→ **THE PROBLEM**: Change every "classref-enumeration-constant" in the records below to "classref-enum-constant", leaving all other text unaltered. Give back the resulting records without the pictures.

→ **DATA EXTRACT**:
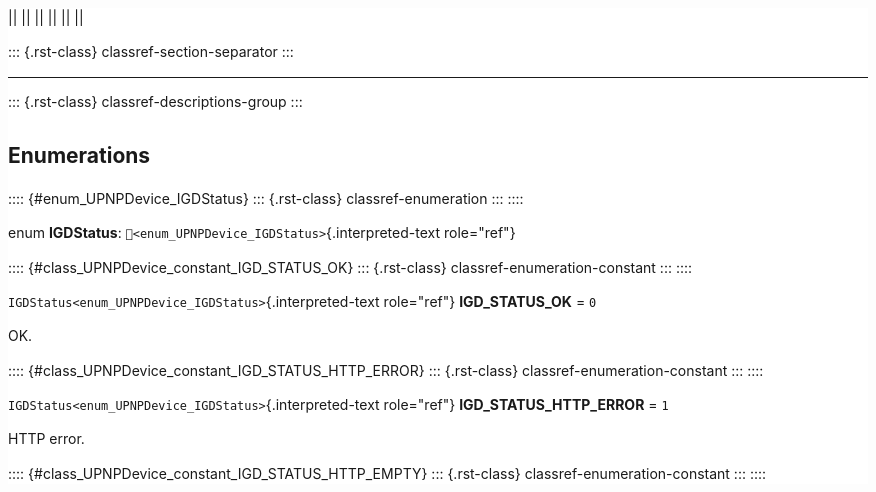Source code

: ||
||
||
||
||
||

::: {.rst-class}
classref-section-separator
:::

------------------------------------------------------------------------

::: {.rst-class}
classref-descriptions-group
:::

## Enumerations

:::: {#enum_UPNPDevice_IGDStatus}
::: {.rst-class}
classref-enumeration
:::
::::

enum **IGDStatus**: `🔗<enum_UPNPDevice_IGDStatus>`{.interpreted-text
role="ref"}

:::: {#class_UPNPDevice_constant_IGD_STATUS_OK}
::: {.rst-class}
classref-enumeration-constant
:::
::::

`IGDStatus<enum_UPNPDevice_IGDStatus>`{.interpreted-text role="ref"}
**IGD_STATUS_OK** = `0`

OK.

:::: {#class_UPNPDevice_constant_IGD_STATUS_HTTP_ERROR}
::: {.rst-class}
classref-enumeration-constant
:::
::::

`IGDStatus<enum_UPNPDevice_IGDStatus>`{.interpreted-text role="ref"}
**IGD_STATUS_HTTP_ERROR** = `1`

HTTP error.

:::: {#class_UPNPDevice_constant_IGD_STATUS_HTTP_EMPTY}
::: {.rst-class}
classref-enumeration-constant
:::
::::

→ **OUTPUT OF THE EXERCISE**:
Source code

: ||
||
||
||
||
||

::: {.rst-class}
classref-section-separator
:::

------------------------------------------------------------------------

::: {.rst-class}
classref-descriptions-group
:::

## Enumerations

:::: {#enum_UPNPDevice_IGDStatus}
::: {.rst-class}
classref-enumeration
:::
::::

enum **IGDStatus**: `🔗<enum_UPNPDevice_IGDStatus>`{.interpreted-text
role="ref"}

:::: {#class_UPNPDevice_constant_IGD_STATUS_OK}
::: {.rst-class}
classref-enum-constant
:::
::::

`IGDStatus<enum_UPNPDevice_IGDStatus>`{.interpreted-text role="ref"}
**IGD_STATUS_OK** = `0`

OK.

:::: {#class_UPNPDevice_constant_IGD_STATUS_HTTP_ERROR}
::: {.rst-class}
classref-enum-constant
:::
::::

`IGDStatus<enum_UPNPDevice_IGDStatus>`{.interpreted-text role="ref"}
**IGD_STATUS_HTTP_ERROR** = `1`

HTTP error.

:::: {#class_UPNPDevice_constant_IGD_STATUS_HTTP_EMPTY}
::: {.rst-class}
classref-enum-constant
:::
::::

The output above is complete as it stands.